Supplied data:
____________
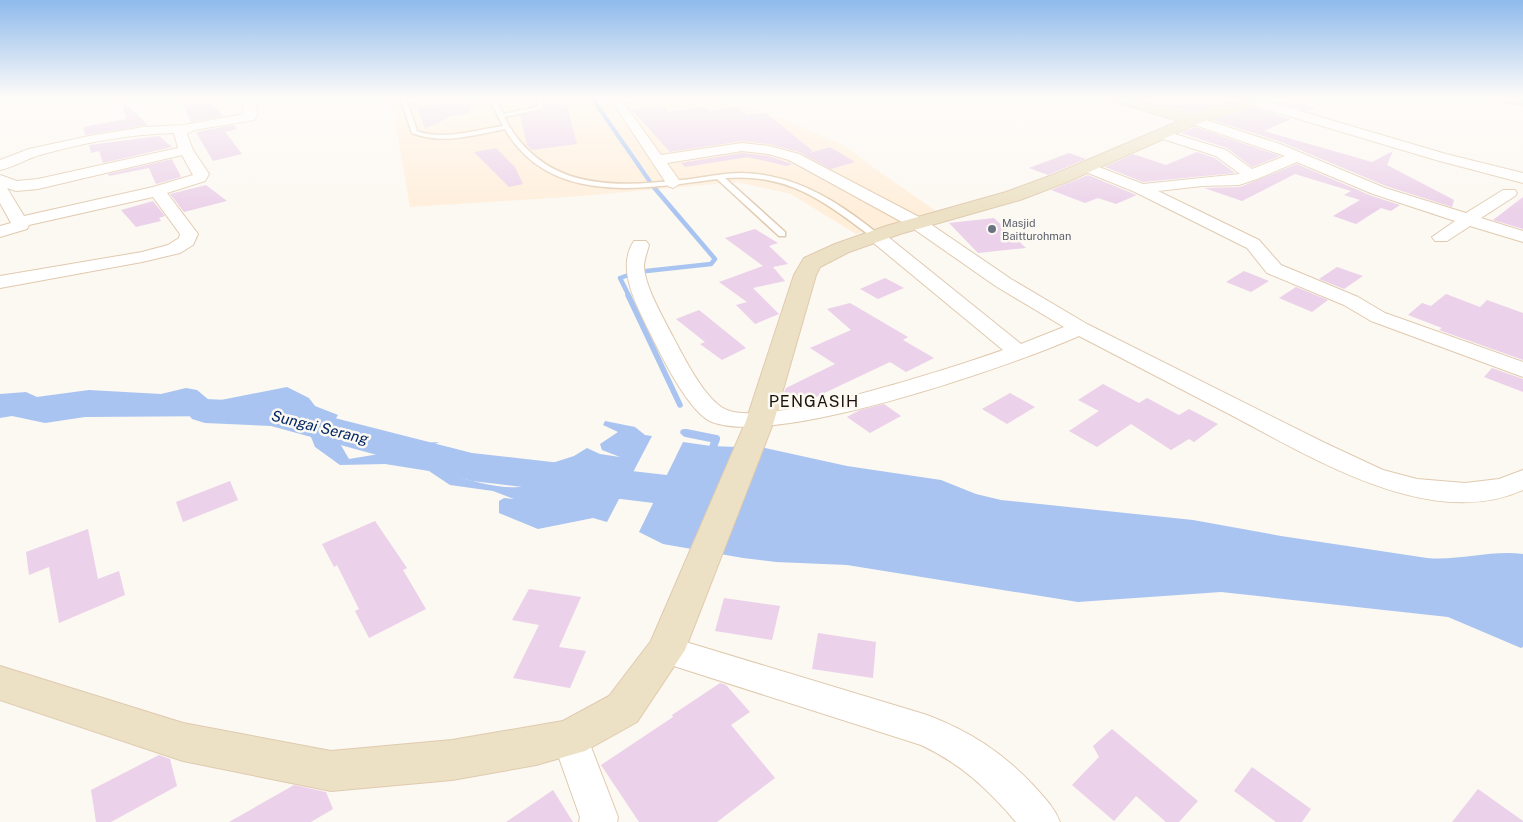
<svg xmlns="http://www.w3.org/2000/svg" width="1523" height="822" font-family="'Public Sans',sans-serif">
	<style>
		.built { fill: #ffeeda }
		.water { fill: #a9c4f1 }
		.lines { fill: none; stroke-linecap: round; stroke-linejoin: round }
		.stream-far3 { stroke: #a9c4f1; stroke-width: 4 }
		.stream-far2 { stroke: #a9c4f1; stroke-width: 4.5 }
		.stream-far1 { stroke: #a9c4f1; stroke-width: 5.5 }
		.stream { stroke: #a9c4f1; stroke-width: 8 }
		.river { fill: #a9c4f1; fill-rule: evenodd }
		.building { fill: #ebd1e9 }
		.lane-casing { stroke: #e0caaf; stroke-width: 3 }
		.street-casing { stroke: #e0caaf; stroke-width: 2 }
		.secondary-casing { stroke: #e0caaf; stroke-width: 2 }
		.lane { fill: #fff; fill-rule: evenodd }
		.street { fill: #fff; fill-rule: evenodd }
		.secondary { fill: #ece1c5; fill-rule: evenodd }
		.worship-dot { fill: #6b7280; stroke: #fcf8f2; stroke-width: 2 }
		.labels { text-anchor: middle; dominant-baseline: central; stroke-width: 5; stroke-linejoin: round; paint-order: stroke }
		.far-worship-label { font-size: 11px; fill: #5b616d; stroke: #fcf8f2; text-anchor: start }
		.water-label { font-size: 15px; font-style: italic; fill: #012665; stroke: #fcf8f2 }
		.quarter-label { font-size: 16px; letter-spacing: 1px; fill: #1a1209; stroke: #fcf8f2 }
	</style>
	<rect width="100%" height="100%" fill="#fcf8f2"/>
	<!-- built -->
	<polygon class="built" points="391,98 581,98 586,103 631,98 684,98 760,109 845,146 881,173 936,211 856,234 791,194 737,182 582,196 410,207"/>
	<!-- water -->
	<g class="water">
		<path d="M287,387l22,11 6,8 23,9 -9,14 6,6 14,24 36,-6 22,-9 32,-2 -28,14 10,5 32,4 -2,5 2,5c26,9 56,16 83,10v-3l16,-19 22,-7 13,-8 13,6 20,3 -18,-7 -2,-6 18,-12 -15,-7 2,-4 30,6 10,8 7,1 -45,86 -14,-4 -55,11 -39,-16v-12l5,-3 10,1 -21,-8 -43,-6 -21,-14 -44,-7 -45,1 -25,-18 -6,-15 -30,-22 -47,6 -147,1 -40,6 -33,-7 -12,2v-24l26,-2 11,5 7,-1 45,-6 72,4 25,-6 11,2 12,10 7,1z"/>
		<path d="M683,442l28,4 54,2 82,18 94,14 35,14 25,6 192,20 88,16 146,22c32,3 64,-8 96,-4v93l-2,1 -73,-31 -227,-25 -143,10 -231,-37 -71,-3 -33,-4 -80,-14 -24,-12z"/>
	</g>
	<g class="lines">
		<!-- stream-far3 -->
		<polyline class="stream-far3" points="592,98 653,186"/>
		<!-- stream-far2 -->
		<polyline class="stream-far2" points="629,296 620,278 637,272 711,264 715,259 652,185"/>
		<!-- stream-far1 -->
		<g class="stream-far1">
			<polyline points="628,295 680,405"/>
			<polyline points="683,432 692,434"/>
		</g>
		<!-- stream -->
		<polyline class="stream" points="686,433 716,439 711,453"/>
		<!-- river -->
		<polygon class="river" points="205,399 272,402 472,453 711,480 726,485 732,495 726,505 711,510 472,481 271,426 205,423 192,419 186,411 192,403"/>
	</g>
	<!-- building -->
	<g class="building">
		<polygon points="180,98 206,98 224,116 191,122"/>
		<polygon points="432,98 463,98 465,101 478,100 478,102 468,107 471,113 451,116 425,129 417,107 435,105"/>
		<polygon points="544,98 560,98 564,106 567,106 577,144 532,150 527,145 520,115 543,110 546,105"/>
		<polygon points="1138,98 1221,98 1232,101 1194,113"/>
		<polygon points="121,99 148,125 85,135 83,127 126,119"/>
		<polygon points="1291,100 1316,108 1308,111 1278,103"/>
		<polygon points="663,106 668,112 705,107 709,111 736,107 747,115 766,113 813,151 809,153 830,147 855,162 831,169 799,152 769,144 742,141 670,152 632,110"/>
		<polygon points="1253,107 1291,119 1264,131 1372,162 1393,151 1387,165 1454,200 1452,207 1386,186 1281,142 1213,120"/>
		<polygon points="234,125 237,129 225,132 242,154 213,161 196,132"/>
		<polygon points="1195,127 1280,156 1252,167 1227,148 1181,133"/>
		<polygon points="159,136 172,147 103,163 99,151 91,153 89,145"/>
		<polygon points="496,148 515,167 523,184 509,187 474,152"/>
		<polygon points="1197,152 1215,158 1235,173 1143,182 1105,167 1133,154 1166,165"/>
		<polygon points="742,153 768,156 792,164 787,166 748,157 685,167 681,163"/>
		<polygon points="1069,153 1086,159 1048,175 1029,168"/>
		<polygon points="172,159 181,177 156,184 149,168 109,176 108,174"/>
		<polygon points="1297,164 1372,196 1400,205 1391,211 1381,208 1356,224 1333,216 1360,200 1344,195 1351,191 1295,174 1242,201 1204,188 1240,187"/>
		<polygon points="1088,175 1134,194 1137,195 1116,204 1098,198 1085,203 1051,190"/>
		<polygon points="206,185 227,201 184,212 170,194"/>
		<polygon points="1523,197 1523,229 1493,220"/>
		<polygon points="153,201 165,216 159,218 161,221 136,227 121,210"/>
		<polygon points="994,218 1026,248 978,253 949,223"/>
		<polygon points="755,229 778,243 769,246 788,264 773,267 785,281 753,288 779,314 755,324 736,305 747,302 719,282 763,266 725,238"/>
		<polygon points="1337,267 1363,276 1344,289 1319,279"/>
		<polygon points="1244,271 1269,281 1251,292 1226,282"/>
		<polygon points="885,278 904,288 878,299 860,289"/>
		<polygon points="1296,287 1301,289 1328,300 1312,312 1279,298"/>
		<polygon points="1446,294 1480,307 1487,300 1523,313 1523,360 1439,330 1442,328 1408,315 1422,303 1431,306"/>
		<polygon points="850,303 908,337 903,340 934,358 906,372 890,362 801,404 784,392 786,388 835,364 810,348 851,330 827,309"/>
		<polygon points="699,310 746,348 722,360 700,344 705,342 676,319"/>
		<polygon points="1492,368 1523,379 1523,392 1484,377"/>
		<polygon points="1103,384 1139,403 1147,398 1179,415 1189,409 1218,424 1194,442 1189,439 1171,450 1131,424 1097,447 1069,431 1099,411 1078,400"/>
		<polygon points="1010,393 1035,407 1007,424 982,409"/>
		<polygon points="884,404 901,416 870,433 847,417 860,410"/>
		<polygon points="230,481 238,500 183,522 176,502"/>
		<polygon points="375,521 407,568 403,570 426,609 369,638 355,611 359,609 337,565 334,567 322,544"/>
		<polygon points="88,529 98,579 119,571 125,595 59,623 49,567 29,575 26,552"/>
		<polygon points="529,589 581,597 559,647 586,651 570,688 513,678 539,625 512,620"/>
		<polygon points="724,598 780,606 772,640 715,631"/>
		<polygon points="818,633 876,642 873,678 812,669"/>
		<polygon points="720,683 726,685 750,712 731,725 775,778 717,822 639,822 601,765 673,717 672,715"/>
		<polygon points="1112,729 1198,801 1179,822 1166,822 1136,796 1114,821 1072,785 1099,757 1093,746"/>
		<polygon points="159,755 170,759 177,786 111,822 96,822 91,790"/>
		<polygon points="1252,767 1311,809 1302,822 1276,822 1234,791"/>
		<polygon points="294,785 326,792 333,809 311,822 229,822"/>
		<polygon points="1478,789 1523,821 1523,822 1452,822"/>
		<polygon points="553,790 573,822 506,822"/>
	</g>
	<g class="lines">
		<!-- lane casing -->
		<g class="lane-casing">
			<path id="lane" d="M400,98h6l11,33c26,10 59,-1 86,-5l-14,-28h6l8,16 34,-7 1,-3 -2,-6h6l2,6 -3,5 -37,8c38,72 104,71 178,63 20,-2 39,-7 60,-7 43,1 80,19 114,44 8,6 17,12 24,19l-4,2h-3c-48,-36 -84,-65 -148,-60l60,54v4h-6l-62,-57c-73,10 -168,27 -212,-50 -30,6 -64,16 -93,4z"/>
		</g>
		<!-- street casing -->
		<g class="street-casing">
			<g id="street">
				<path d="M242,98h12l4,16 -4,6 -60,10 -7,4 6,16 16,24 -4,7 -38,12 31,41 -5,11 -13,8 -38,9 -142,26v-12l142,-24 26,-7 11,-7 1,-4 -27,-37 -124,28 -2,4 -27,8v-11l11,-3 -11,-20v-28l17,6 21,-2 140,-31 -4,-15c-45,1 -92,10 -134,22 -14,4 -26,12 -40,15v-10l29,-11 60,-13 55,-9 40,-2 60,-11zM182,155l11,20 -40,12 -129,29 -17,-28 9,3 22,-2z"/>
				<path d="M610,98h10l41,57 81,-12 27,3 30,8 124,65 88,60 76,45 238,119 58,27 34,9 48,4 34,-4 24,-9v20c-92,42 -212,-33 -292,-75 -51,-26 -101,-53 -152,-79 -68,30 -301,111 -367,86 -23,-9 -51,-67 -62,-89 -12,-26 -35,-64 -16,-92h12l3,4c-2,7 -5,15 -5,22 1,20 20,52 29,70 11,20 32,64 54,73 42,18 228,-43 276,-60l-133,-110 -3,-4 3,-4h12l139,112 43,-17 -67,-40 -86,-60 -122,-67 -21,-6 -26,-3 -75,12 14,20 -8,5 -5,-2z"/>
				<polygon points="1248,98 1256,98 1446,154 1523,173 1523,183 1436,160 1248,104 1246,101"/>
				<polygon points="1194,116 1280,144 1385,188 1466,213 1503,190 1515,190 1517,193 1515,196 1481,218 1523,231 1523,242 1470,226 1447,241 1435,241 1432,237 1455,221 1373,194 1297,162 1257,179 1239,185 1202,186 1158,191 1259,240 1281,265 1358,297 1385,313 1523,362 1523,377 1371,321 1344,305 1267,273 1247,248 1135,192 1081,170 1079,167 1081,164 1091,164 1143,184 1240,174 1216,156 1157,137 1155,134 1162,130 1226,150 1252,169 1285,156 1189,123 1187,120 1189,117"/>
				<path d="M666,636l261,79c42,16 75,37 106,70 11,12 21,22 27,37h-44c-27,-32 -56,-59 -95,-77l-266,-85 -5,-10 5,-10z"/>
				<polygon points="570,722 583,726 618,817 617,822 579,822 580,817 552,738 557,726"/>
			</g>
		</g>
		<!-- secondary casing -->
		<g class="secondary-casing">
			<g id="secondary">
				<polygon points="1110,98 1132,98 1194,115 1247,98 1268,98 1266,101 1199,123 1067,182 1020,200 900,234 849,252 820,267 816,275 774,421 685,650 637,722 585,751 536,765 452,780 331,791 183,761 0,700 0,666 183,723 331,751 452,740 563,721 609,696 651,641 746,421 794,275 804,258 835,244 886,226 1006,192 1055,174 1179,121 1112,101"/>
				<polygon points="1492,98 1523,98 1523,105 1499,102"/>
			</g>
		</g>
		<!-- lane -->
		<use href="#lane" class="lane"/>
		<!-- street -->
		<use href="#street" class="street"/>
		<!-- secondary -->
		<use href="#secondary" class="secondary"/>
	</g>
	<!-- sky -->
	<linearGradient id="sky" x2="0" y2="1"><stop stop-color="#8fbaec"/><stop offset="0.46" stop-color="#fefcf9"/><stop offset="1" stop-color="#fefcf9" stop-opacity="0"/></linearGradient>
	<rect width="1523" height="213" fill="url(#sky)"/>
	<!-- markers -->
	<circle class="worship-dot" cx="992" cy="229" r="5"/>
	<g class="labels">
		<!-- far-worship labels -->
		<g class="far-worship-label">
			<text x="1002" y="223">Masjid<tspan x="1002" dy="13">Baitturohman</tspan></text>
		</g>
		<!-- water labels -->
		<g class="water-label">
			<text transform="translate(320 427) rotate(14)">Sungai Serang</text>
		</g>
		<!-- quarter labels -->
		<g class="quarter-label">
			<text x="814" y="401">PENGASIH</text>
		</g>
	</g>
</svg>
____________
Exercise brief: Quote the line that contains "1132,98 1194,115 1247,98" and each line after it through the end of the data, exactly, leaving out everything else.

Solution to this task:
				<polygon points="1110,98 1132,98 1194,115 1247,98 1268,98 1266,101 1199,123 1067,182 1020,200 900,234 849,252 820,267 816,275 774,421 685,650 637,722 585,751 536,765 452,780 331,791 183,761 0,700 0,666 183,723 331,751 452,740 563,721 609,696 651,641 746,421 794,275 804,258 835,244 886,226 1006,192 1055,174 1179,121 1112,101"/>
				<polygon points="1492,98 1523,98 1523,105 1499,102"/>
			</g>
		</g>
		<!-- lane -->
		<use href="#lane" class="lane"/>
		<!-- street -->
		<use href="#street" class="street"/>
		<!-- secondary -->
		<use href="#secondary" class="secondary"/>
	</g>
	<!-- sky -->
	<linearGradient id="sky" x2="0" y2="1"><stop stop-color="#8fbaec"/><stop offset="0.46" stop-color="#fefcf9"/><stop offset="1" stop-color="#fefcf9" stop-opacity="0"/></linearGradient>
	<rect width="1523" height="213" fill="url(#sky)"/>
	<!-- markers -->
	<circle class="worship-dot" cx="992" cy="229" r="5"/>
	<g class="labels">
		<!-- far-worship labels -->
		<g class="far-worship-label">
			<text x="1002" y="223">Masjid<tspan x="1002" dy="13">Baitturohman</tspan></text>
		</g>
		<!-- water labels -->
		<g class="water-label">
			<text transform="translate(320 427) rotate(14)">Sungai Serang</text>
		</g>
		<!-- quarter labels -->
		<g class="quarter-label">
			<text x="814" y="401">PENGASIH</text>
		</g>
	</g>
</svg>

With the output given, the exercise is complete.